RNA-based therapy to protect lungs and kidney to coronavirus infections

When vaccines against the corona virus SARS-CoV-2 were not yet available, many patients ended up in intensive care with severe pneumonia. There was also evidence that the virus could infect the proximal tubule cells of the kidney and patients were transferred to the dialyses department. In the context of a public (Internal Medicine, LUMC) private (Hybridize Therapeutics) collaboration, the applicants of this project had gained a lot of knowledge of antisense RNA (ASO) based antiviral medication for viral infections in the kidney that could also be effective. can be for respiratory infections. In collaboration with the Department of Medical Microbiology, we have demonstrated, based on our current understanding of the biology of the virus, that ASO technology can also be effective against SARS-CoV-2 infections.

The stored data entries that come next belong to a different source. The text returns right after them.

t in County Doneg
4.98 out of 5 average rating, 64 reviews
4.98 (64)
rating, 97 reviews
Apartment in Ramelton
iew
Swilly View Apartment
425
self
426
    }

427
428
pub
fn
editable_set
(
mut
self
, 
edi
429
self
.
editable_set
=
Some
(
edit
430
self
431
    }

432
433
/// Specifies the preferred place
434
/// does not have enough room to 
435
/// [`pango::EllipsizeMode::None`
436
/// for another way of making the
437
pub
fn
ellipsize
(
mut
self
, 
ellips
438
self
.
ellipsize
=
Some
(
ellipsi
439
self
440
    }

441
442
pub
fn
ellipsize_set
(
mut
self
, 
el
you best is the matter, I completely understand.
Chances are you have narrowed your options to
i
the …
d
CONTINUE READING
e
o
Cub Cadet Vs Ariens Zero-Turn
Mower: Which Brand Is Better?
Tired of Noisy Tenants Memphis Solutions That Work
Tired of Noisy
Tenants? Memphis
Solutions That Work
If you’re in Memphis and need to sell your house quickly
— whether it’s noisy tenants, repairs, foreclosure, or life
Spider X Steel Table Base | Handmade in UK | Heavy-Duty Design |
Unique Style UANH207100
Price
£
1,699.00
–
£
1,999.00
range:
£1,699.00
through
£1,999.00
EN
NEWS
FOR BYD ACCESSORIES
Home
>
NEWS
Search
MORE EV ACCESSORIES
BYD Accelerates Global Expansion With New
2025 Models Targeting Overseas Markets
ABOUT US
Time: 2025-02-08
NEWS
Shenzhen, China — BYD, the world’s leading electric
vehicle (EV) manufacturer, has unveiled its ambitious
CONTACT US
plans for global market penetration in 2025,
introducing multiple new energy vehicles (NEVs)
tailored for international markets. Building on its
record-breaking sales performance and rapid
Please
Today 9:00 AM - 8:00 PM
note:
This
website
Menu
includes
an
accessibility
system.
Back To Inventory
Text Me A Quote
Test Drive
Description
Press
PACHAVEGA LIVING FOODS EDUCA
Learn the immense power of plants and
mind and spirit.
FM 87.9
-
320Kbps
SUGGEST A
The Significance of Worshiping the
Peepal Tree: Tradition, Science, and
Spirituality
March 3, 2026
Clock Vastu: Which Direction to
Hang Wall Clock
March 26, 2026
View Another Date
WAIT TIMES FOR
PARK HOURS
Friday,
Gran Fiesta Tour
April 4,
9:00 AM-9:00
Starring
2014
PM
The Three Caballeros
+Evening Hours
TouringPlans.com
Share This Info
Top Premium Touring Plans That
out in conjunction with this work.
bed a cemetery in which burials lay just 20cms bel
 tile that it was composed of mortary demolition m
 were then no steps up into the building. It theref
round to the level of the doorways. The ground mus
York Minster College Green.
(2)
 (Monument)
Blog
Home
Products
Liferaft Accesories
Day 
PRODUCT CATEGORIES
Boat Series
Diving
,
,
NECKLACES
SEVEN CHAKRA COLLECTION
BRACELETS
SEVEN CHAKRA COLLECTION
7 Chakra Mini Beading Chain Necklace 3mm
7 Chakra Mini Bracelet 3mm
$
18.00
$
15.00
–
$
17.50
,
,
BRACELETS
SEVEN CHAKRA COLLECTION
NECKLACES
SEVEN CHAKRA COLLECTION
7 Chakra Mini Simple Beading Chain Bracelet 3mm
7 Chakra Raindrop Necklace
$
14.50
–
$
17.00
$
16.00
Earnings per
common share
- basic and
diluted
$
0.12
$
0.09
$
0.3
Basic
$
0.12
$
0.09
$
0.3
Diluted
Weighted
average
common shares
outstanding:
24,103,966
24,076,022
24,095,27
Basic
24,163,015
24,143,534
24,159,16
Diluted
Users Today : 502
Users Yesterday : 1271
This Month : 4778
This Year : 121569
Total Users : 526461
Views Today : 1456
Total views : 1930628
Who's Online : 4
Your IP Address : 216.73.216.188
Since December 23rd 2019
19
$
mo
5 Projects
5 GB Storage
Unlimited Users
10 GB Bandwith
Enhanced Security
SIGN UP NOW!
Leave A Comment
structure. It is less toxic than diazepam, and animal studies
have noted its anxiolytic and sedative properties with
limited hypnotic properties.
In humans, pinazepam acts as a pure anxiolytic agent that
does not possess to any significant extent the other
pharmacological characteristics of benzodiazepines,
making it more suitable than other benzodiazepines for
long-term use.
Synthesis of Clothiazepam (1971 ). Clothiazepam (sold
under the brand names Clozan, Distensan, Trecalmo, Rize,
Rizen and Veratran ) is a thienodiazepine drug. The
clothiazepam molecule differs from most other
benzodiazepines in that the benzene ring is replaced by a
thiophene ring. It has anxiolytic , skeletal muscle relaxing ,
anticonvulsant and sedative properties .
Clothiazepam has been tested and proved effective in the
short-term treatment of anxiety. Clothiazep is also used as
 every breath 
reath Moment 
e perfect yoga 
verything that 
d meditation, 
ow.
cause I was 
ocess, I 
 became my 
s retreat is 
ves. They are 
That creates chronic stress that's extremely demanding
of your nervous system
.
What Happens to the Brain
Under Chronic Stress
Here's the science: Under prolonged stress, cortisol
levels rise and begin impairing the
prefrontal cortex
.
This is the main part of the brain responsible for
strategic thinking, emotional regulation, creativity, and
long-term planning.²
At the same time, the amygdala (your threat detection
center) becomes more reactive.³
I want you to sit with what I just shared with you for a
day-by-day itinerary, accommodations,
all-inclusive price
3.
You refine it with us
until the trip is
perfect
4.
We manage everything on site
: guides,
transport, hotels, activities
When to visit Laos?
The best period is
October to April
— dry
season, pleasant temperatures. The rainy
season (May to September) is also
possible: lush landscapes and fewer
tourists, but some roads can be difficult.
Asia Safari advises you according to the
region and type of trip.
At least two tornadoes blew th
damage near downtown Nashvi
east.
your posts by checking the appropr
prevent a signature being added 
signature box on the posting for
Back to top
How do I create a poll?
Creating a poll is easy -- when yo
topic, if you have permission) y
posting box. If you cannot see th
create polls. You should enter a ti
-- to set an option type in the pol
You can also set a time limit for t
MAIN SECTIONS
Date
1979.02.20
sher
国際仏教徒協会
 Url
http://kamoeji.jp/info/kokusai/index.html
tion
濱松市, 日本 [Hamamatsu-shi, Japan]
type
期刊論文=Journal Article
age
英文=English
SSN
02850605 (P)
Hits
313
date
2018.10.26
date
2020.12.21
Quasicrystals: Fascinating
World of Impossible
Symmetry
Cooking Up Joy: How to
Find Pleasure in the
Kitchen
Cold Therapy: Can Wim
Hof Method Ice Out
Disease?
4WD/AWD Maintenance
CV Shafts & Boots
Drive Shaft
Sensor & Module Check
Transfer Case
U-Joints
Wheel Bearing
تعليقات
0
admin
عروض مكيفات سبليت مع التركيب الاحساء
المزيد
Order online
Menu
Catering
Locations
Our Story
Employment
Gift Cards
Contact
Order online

We discovered the domains in the viral RNA that are most sensitive to ASO therapy and identified some ASOs (“lead compounds”) that can inhibit viral replication in the laboratory by approximately 96%. With the great success of the COVID vaccines and the milder course of the recent omicron variants, our impact in particular lies in the fact that we have developed a technology that can potentially be used as ‘a first line of defence’ against future new RNA virus epidemics. The technology to prevent the multiplication of viruses with an “antisense” RNA molecule can be applied in sprays to protect the respiratory tract for a long time or can be administered intravenously in the case of infections of the kidney or liver.